OGH-Entscheidung vom 23.11.2021, 4 Ob 187/21k

 

Sachverhalt:

Die Streitparteien sind jeweils Medieninhaber von Tageszeitungen sowie der zugehörigen Internetseiten. Auf der Website der Beklagten wurden mit den Worten „100 Euro Rabatt auf alles“ Gutscheine angepriesen, die bei einem anderen Unternehmen eingelöst werden konnten. Nach Anklicken des Buttons „Details anzeigen“ wurde man zur Website dieses Unternehmens weitergeleitet. In den dortigen „Angebotsbedingungen“ wurde darauf verwiesen, dass der Rabatt erst ab einem Mindestbestellwert von EUR 600 gewährt wurde.

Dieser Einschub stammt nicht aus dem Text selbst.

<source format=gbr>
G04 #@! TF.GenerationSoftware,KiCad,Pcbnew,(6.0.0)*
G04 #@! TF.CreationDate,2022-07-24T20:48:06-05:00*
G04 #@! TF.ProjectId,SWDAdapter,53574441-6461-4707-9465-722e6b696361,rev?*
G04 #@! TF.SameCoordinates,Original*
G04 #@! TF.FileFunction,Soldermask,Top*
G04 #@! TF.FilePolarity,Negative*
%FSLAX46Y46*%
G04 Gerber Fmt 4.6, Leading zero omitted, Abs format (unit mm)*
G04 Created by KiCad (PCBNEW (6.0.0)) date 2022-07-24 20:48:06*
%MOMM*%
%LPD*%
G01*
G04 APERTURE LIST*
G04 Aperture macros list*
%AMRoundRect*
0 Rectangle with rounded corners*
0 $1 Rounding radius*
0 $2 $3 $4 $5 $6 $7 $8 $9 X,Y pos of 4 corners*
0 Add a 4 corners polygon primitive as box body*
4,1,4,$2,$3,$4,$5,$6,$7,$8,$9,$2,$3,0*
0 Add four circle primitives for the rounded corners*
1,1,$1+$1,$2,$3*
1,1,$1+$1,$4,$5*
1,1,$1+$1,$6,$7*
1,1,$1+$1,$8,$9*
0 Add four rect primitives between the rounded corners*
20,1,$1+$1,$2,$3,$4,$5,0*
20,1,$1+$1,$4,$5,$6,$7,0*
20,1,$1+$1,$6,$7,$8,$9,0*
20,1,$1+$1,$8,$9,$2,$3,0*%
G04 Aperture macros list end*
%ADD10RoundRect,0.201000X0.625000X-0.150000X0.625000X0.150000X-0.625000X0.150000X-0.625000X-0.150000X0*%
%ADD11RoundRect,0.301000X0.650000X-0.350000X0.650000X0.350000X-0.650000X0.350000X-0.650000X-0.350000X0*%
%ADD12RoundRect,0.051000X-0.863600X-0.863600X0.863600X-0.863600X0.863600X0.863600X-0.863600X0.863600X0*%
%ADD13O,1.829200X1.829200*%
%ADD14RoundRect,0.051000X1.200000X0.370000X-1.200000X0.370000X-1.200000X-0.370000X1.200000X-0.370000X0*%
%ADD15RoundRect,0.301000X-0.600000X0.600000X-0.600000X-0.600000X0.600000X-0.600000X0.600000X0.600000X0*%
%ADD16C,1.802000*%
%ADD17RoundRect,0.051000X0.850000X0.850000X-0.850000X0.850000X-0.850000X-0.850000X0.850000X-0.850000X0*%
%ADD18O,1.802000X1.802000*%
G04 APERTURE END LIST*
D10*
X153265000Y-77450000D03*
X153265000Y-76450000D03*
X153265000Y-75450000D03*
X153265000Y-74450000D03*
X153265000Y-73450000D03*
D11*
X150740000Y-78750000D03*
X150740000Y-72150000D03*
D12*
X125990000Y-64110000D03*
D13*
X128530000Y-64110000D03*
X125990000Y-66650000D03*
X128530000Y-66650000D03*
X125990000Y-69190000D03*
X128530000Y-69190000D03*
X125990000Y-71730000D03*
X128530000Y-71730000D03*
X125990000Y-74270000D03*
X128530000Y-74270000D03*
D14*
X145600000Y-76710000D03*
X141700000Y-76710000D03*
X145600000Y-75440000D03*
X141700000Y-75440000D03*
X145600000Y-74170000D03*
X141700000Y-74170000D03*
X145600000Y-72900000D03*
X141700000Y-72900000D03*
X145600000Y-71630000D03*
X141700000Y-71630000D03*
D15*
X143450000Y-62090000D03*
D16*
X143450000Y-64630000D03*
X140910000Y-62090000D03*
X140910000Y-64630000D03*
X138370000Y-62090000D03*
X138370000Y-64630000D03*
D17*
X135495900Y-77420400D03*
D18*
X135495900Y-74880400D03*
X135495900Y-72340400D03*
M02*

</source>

Die Klägerin hielt das für irreführend und beantragte die Erlassung einer einstweiligen Verfügung.

 

Entscheidung:

Das Erstgericht erließ die einstweilige Verfügung; das Rekursgericht wies den Antrag hingegen ab. Der OGH gab dem Revisionsrekurs der Klägerin nicht Folge.

Wie die angesprochenen Kreise eine Werbeaussage verstehen und ob sie demnach zur Irreführung vor Geschäftsabschluss geeignet ist, hängt von den Umständen des Einzelfalls ab. Für die Irreführung durch Unterlassen kommt es darauf an,

a) ob wesentliche Umstände verschwiegen werden, die der Durchschnittsverbraucher zu einer informierten geschäftlichen Entscheidung benötigt, und

b) ob sich dies auf sein geschäftliches Verhalten auszuwirken vermag; dabei ist

c) den allenfalls beschränkten Möglichkeiten zur Informationsvermittlung Rechnung zu tragen.

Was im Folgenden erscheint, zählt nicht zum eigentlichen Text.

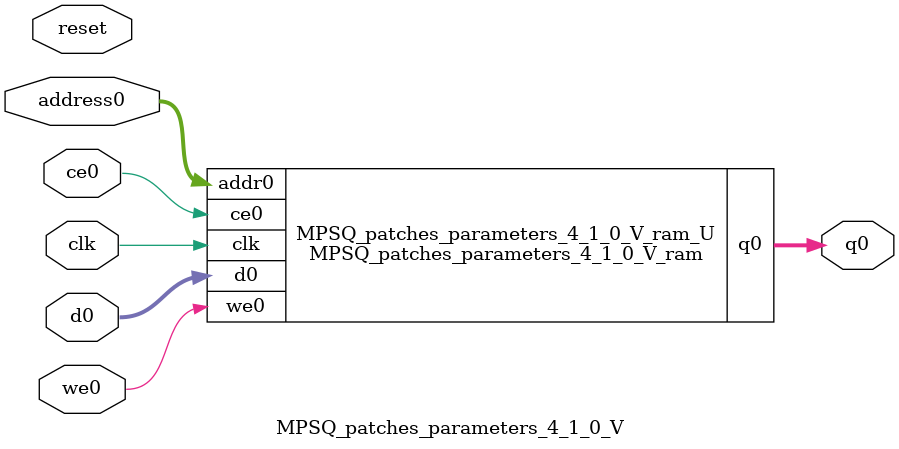
<source format=v>
`timescale 1 ns / 1 ps
module MPSQ_patches_parameters_4_1_0_V_ram (addr0, ce0, d0, we0, q0,  clk);

parameter DWIDTH = 3;
parameter AWIDTH = 5;
parameter MEM_SIZE = 32;

input[AWIDTH-1:0] addr0;
input ce0;
input[DWIDTH-1:0] d0;
input we0;
output reg[DWIDTH-1:0] q0;
input clk;

reg [DWIDTH-1:0] ram[0:MEM_SIZE-1];




always @(posedge clk)  
begin 
    if (ce0) begin
        if (we0) 
            ram[addr0] <= d0; 
        q0 <= ram[addr0];
    end
end


endmodule

`timescale 1 ns / 1 ps
module MPSQ_patches_parameters_4_1_0_V(
    reset,
    clk,
    address0,
    ce0,
    we0,
    d0,
    q0);

parameter DataWidth = 32'd3;
parameter AddressRange = 32'd32;
parameter AddressWidth = 32'd5;
input reset;
input clk;
input[AddressWidth - 1:0] address0;
input ce0;
input we0;
input[DataWidth - 1:0] d0;
output[DataWidth - 1:0] q0;



MPSQ_patches_parameters_4_1_0_V_ram MPSQ_patches_parameters_4_1_0_V_ram_U(
    .clk( clk ),
    .addr0( address0 ),
    .ce0( ce0 ),
    .we0( we0 ),
    .d0( d0 ),
    .q0( q0 ));

endmodule


</source>
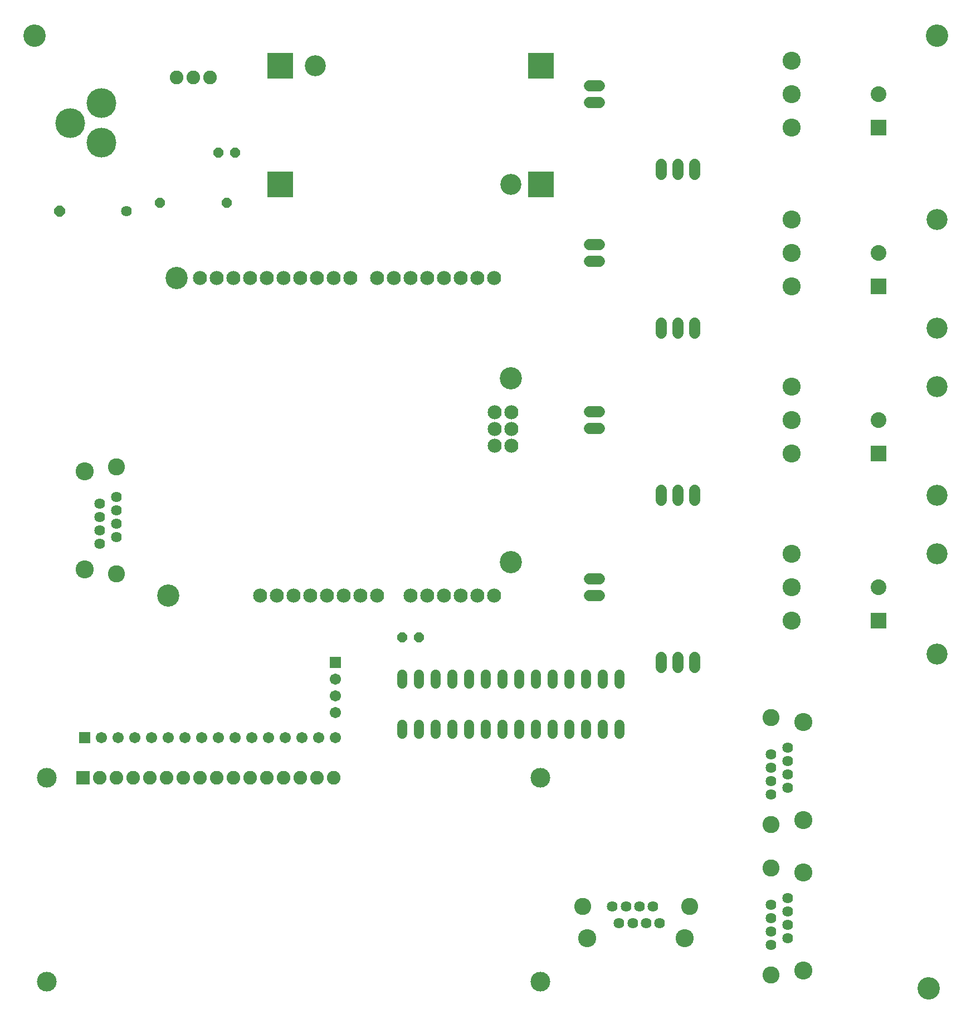
<source format=gbr>
G04 EAGLE Gerber RS-274X export*
G75*
%MOMM*%
%FSLAX34Y34*%
%LPD*%
%INSoldermask Top*%
%IPPOS*%
%AMOC8*
5,1,8,0,0,1.08239X$1,22.5*%
G01*
%ADD10C,3.378200*%
%ADD11C,2.133600*%
%ADD12C,1.625600*%
%ADD13C,2.603200*%
%ADD14C,2.753200*%
%ADD15C,4.521200*%
%ADD16R,2.082800X2.082800*%
%ADD17C,2.082800*%
%ADD18C,3.003200*%
%ADD19C,1.727200*%
%ADD20C,2.743200*%
%ADD21R,4.013200X4.013200*%
%ADD22C,3.203200*%
%ADD23R,1.711200X1.711200*%
%ADD24C,1.711200*%
%ADD25R,2.387600X2.387600*%
%ADD26C,2.387600*%
%ADD27P,1.649562X8X202.500000*%
%ADD28P,1.649562X8X22.500000*%
%ADD29C,1.524000*%
%ADD30P,1.759533X8X202.500000*%
%ADD31C,3.403200*%


D10*
X495300Y1295400D03*
X1003300Y1143000D03*
X1003300Y863600D03*
X482600Y812800D03*
D11*
X622300Y812800D03*
X647700Y812800D03*
X673100Y812800D03*
X698500Y812800D03*
X723900Y812800D03*
X749300Y812800D03*
X774700Y812800D03*
X800100Y812800D03*
X850900Y812800D03*
X876300Y812800D03*
X901700Y812800D03*
X927100Y812800D03*
X952500Y812800D03*
X977900Y812800D03*
X977900Y1295400D03*
X952500Y1295400D03*
X927100Y1295400D03*
X901700Y1295400D03*
X876300Y1295400D03*
X850900Y1295400D03*
X825500Y1295400D03*
X800100Y1295400D03*
X759460Y1295400D03*
X734060Y1295400D03*
X708660Y1295400D03*
X683260Y1295400D03*
X657860Y1295400D03*
X632460Y1295400D03*
X607060Y1295400D03*
X581660Y1295400D03*
X556260Y1295400D03*
X530860Y1295400D03*
X979300Y1091700D03*
X1004700Y1091700D03*
X979300Y1066300D03*
X1004700Y1066300D03*
X979300Y1040900D03*
X1004700Y1040900D03*
D12*
X378600Y891400D03*
X404000Y901600D03*
X378600Y911800D03*
X404000Y922000D03*
X378600Y932200D03*
X404000Y942400D03*
X378600Y952600D03*
X404000Y962800D03*
D13*
X404000Y845850D03*
X404000Y1008350D03*
D14*
X355600Y852700D03*
X355600Y1001500D03*
D15*
X381000Y1501300D03*
X381000Y1561300D03*
X334000Y1531300D03*
D16*
X353100Y536000D03*
D17*
X378500Y536000D03*
X403900Y536000D03*
X429300Y536000D03*
X454700Y536000D03*
X480100Y536000D03*
X505500Y536000D03*
X530900Y536000D03*
X556300Y536000D03*
X581700Y536000D03*
X607100Y536000D03*
X632500Y536000D03*
X657900Y536000D03*
X683300Y536000D03*
X708700Y536000D03*
X734100Y536000D03*
D18*
X298100Y536000D03*
X298100Y226000D03*
X1048100Y536000D03*
X1048100Y226000D03*
D19*
X1122680Y1562100D02*
X1137920Y1562100D01*
X1137920Y1587500D02*
X1122680Y1587500D01*
D20*
X1430020Y1524000D03*
X1430020Y1574800D03*
X1430020Y1625600D03*
D19*
X1137920Y1320800D02*
X1122680Y1320800D01*
X1122680Y1346200D02*
X1137920Y1346200D01*
D20*
X1430020Y1282700D03*
X1430020Y1333500D03*
X1430020Y1384300D03*
D19*
X1137920Y1066800D02*
X1122680Y1066800D01*
X1122680Y1092200D02*
X1137920Y1092200D01*
D20*
X1430020Y1028700D03*
X1430020Y1079500D03*
X1430020Y1130300D03*
D19*
X1137920Y812800D02*
X1122680Y812800D01*
X1122680Y838200D02*
X1137920Y838200D01*
D20*
X1430020Y774700D03*
X1430020Y825500D03*
X1430020Y876300D03*
D17*
X495300Y1600200D03*
X520700Y1600200D03*
X546100Y1600200D03*
D21*
X652780Y1617980D03*
X652780Y1437640D03*
X1049020Y1617980D03*
X1049020Y1437640D03*
D22*
X706120Y1617980D03*
X1003300Y1437640D03*
D23*
X355600Y596900D03*
D24*
X381000Y596900D03*
X406400Y596900D03*
X431800Y596900D03*
X457200Y596900D03*
X482600Y596900D03*
X508000Y596900D03*
X533400Y596900D03*
X558800Y596900D03*
X584200Y596900D03*
X609600Y596900D03*
X635000Y596900D03*
X660400Y596900D03*
X685800Y596900D03*
X711200Y596900D03*
X736600Y596900D03*
D23*
X736600Y711200D03*
D24*
X736600Y685800D03*
X736600Y660400D03*
X736600Y635000D03*
D19*
X1282700Y1452880D02*
X1282700Y1468120D01*
X1257300Y1468120D02*
X1257300Y1452880D01*
X1231900Y1452880D02*
X1231900Y1468120D01*
X1282700Y1226820D02*
X1282700Y1211580D01*
X1257300Y1211580D02*
X1257300Y1226820D01*
X1231900Y1226820D02*
X1231900Y1211580D01*
X1282700Y972820D02*
X1282700Y957580D01*
X1257300Y957580D02*
X1257300Y972820D01*
X1231900Y972820D02*
X1231900Y957580D01*
X1282700Y718820D02*
X1282700Y703580D01*
X1257300Y703580D02*
X1257300Y718820D01*
X1231900Y718820D02*
X1231900Y703580D01*
D25*
X1562100Y1524000D03*
D26*
X1562100Y1574800D03*
D25*
X1562100Y1282700D03*
D26*
X1562100Y1333500D03*
D25*
X1562100Y1028700D03*
D26*
X1562100Y1079500D03*
D25*
X1562100Y774700D03*
D26*
X1562100Y825500D03*
D27*
X571500Y1409700D03*
X469900Y1409700D03*
D28*
X558800Y1485900D03*
X584200Y1485900D03*
D29*
X1168400Y692404D02*
X1168400Y679196D01*
X1143000Y679196D02*
X1143000Y692404D01*
X1117600Y692404D02*
X1117600Y679196D01*
X1092200Y679196D02*
X1092200Y692404D01*
X1066800Y692404D02*
X1066800Y679196D01*
X1041400Y679196D02*
X1041400Y692404D01*
X1016000Y692404D02*
X1016000Y679196D01*
X990600Y679196D02*
X990600Y692404D01*
X965200Y692404D02*
X965200Y679196D01*
X939800Y679196D02*
X939800Y692404D01*
X914400Y692404D02*
X914400Y679196D01*
X889000Y679196D02*
X889000Y692404D01*
X863600Y692404D02*
X863600Y679196D01*
X838200Y679196D02*
X838200Y692404D01*
X838200Y616204D02*
X838200Y602996D01*
X863600Y602996D02*
X863600Y616204D01*
X889000Y616204D02*
X889000Y602996D01*
X914400Y602996D02*
X914400Y616204D01*
X939800Y616204D02*
X939800Y602996D01*
X965200Y602996D02*
X965200Y616204D01*
X990600Y616204D02*
X990600Y602996D01*
X1016000Y602996D02*
X1016000Y616204D01*
X1041400Y616204D02*
X1041400Y602996D01*
X1066800Y602996D02*
X1066800Y616204D01*
X1092200Y616204D02*
X1092200Y602996D01*
X1117600Y602996D02*
X1117600Y616204D01*
X1143000Y616204D02*
X1143000Y602996D01*
X1168400Y602996D02*
X1168400Y616204D01*
D12*
X1424800Y581800D03*
X1399400Y571600D03*
X1424800Y561400D03*
X1399400Y551200D03*
X1424800Y541000D03*
X1399400Y530800D03*
X1424800Y520600D03*
X1399400Y510400D03*
D13*
X1399400Y627350D03*
X1399400Y464850D03*
D14*
X1447800Y620500D03*
X1447800Y471700D03*
D12*
X1424800Y353200D03*
X1399400Y343000D03*
X1424800Y332800D03*
X1399400Y322600D03*
X1424800Y312400D03*
X1399400Y302200D03*
X1424800Y292000D03*
X1399400Y281800D03*
D13*
X1399400Y398750D03*
X1399400Y236250D03*
D14*
X1447800Y391900D03*
X1447800Y243100D03*
D12*
X1229500Y315100D03*
X1219300Y340500D03*
X1209100Y315100D03*
X1198900Y340500D03*
X1188700Y315100D03*
X1178500Y340500D03*
X1168300Y315100D03*
X1158100Y340500D03*
D13*
X1275050Y340500D03*
X1112550Y340500D03*
D14*
X1268200Y292100D03*
X1119400Y292100D03*
D22*
X1651000Y1130300D03*
X1651000Y965200D03*
X1651000Y1384300D03*
X1651000Y1219200D03*
X1651000Y723900D03*
X1651000Y876300D03*
D12*
X419100Y1397000D03*
D30*
X317500Y1397000D03*
D28*
X838200Y749300D03*
X863600Y749300D03*
D31*
X279400Y1663700D03*
X1638300Y215900D03*
X1651000Y1663700D03*
M02*

</source>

§ 2 Abs 4 UWG erfasst auch Geschäftspraktiken, die bloß einen durch Irreführung verursachten Anlockeffekt entfalten und bei denen der beim Verbraucher zunächst veranlasste Irrtum durch eine nachträgliche Ergänzung und/oder Richtigstellung der Produktinformation noch vor dem Zeitpunkt seiner endgültigen geschäftlichen Entscheidung aufgeklärt wird (siehe u.a. diese Entscheidung). Welche Informationen dabei wesentlich sind, richtet sich ebenso nach den Umständen des Einzelfalls wie die Frage, ob die Form der Aufklärung im Anlassfall ausreichend war.

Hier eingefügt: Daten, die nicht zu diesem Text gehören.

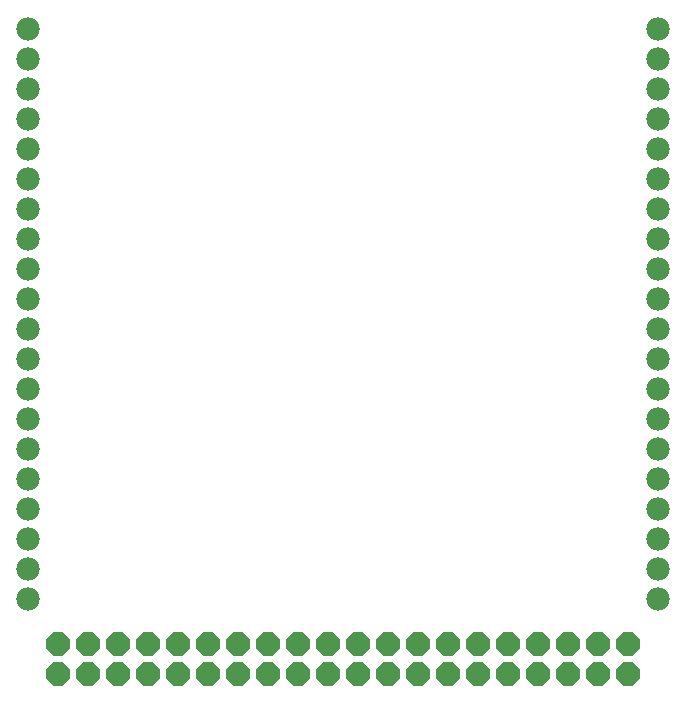
<source format=gbr>
G04 EAGLE Gerber RS-274X export*
G75*
%MOMM*%
%FSLAX34Y34*%
%LPD*%
%INSoldermask Bottom*%
%IPPOS*%
%AMOC8*
5,1,8,0,0,1.08239X$1,22.5*%
G01*
%ADD10P,2.144431X8X22.500000*%
%ADD11C,1.981200*%


D10*
X-241300Y-38100D03*
X-241300Y-12700D03*
X-215900Y-38100D03*
X-215900Y-12700D03*
X-190500Y-38100D03*
X-190500Y-12700D03*
X-165100Y-38100D03*
X-165100Y-12700D03*
X-139700Y-38100D03*
X-139700Y-12700D03*
X-114300Y-38100D03*
X-114300Y-12700D03*
X-88900Y-38100D03*
X-88900Y-12700D03*
X-63500Y-38100D03*
X-63500Y-12700D03*
X-38100Y-38100D03*
X-38100Y-12700D03*
X-12700Y-38100D03*
X-12700Y-12700D03*
X12700Y-38100D03*
X12700Y-12700D03*
X38100Y-38100D03*
X38100Y-12700D03*
X63500Y-38100D03*
X63500Y-12700D03*
X88900Y-38100D03*
X88900Y-12700D03*
X114300Y-38100D03*
X114300Y-12700D03*
X139700Y-38100D03*
X139700Y-12700D03*
X165100Y-38100D03*
X165100Y-12700D03*
X190500Y-38100D03*
X190500Y-12700D03*
X215900Y-38100D03*
X215900Y-12700D03*
X241300Y-38100D03*
X241300Y-12700D03*
D11*
X-266700Y25400D03*
X-266700Y50800D03*
X-266700Y76200D03*
X-266700Y101600D03*
X-266700Y127000D03*
X-266700Y152400D03*
X-266700Y177800D03*
X-266700Y203200D03*
X-266700Y228600D03*
X-266700Y254000D03*
X-266700Y279400D03*
X-266700Y304800D03*
X-266700Y330200D03*
X-266700Y355600D03*
X-266700Y381000D03*
X-266700Y406400D03*
X-266700Y431800D03*
X-266700Y457200D03*
X-266700Y482600D03*
X-266700Y508000D03*
X266700Y508000D03*
X266700Y482600D03*
X266700Y457200D03*
X266700Y431800D03*
X266700Y406400D03*
X266700Y381000D03*
X266700Y355600D03*
X266700Y330200D03*
X266700Y304800D03*
X266700Y279400D03*
X266700Y254000D03*
X266700Y228600D03*
X266700Y203200D03*
X266700Y177800D03*
X266700Y152400D03*
X266700Y127000D03*
X266700Y101600D03*
X266700Y76200D03*
X266700Y50800D03*
X266700Y25400D03*
M02*

</source>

Der OGH schloss sich der Rechtsansicht des Rekursgerichtes an und verneinte das Vorenthalten wesentlicher Informationen bzw eine damit im Zusammenhang stehende Irreführung. Alle Gutscheinbedingungen konnten durch naheliegendes Anklicken des Buttons Details anzeigen“ in Erfahrung gebracht werden.